Task description →
Every line containing "Everything" should be identified and copied from the data below.

Record extracts →
※ ※ ※
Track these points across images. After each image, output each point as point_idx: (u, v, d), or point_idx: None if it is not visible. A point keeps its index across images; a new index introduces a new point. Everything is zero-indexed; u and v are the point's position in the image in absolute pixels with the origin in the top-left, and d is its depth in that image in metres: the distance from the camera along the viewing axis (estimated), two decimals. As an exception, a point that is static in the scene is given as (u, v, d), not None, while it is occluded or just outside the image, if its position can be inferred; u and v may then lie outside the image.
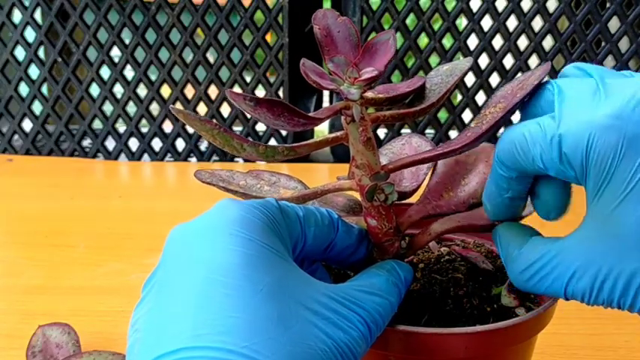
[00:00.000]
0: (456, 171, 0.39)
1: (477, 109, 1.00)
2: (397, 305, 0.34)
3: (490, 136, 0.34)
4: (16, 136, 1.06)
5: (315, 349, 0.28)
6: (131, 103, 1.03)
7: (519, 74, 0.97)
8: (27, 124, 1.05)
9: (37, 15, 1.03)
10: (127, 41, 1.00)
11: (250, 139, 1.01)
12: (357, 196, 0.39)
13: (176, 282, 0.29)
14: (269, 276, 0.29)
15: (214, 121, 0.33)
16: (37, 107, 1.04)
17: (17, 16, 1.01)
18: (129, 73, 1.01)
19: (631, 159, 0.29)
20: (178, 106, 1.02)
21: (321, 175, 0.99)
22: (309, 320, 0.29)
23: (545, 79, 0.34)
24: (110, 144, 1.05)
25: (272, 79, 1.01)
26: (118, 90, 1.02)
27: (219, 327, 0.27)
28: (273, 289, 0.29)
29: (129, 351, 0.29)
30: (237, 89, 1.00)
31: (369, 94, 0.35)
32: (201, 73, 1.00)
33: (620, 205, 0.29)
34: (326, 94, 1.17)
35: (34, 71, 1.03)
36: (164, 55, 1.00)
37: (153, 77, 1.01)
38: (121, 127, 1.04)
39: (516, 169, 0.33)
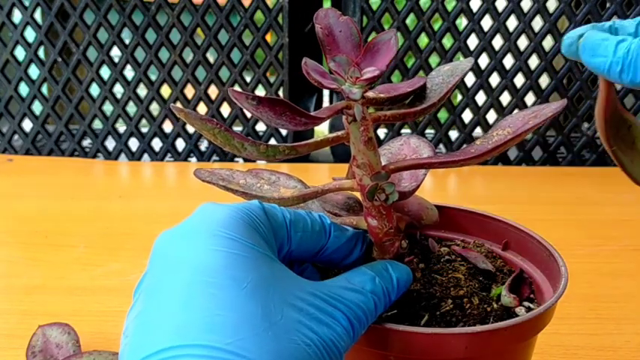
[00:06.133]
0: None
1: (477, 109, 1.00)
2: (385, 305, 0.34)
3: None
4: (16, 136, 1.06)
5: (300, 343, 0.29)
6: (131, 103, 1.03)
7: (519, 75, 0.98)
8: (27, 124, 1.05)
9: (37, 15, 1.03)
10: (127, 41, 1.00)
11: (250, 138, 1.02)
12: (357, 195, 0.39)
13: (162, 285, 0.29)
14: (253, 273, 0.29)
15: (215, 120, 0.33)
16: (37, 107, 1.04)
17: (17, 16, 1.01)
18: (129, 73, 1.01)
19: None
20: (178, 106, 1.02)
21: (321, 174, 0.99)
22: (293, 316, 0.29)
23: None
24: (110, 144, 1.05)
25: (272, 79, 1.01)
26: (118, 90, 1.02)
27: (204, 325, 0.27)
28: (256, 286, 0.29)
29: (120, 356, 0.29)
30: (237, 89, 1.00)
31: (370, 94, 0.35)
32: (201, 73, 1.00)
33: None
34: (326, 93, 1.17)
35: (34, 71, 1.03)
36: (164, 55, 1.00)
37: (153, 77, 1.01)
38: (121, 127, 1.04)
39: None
※ ※ ※
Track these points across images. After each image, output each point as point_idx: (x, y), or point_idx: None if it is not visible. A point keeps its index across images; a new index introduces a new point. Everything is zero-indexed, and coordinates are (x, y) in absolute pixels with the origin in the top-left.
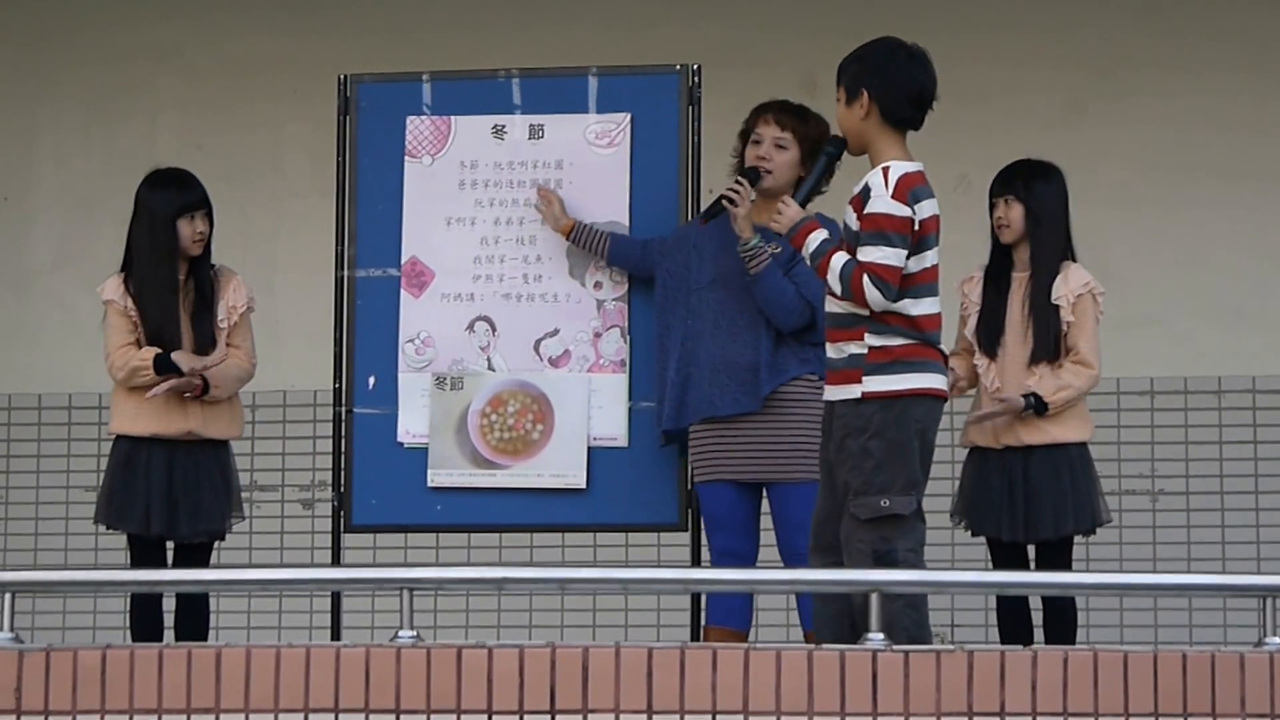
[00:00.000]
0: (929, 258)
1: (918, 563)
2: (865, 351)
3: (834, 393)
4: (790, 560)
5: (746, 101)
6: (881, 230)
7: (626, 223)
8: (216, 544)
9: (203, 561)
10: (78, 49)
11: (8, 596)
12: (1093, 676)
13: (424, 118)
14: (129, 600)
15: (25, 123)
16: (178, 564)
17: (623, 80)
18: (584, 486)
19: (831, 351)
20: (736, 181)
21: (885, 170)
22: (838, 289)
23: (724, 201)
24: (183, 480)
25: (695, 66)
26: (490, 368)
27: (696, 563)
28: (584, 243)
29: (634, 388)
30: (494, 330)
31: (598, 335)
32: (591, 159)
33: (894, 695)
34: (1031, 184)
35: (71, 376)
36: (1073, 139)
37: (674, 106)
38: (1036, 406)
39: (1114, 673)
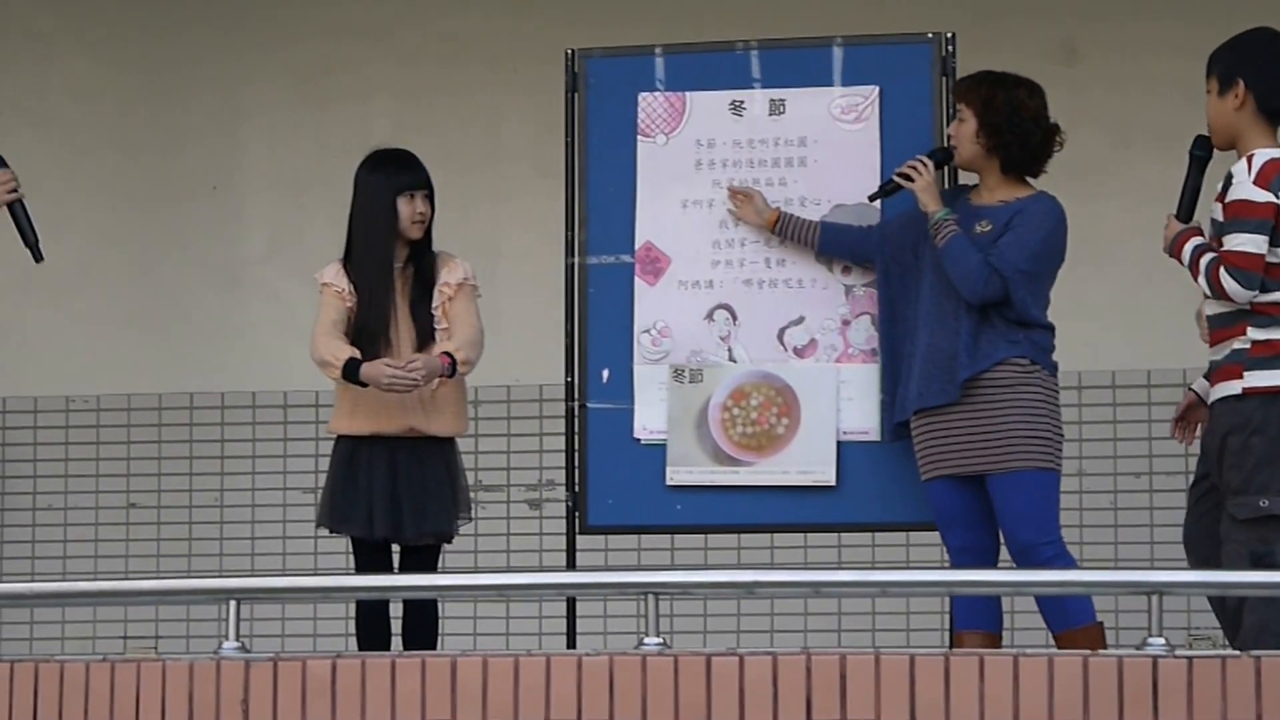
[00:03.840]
※ ※ ※
Answer space →
Track these points across images. After each image, output each point as point_idx: (u, v, d), or point_idx: None if it is not visible. A point keeps its index across images; a new index introduces a new point. Everything is zero-indexed; u and v are the point's position in the image in absolute pixels with the origin in the top-left, and d is its depth in that image in metres: the distance from the camera along the viewing axis (estimated), two decimals. As an exception, a point that is static in the scene is given as (u, v, d), not None, while it is occluded or just outside the image, if its position can be inferred; u and v may then lie outside the image.
Track these points across images. After each image, output each point as point_idx: (x, y), or point_idx: None if it is not visible. A point keeps its index across images; a new index introduces a new point. Everything is zero-indexed, and coordinates are (x, y) in absolute pixels with the origin in the top-left.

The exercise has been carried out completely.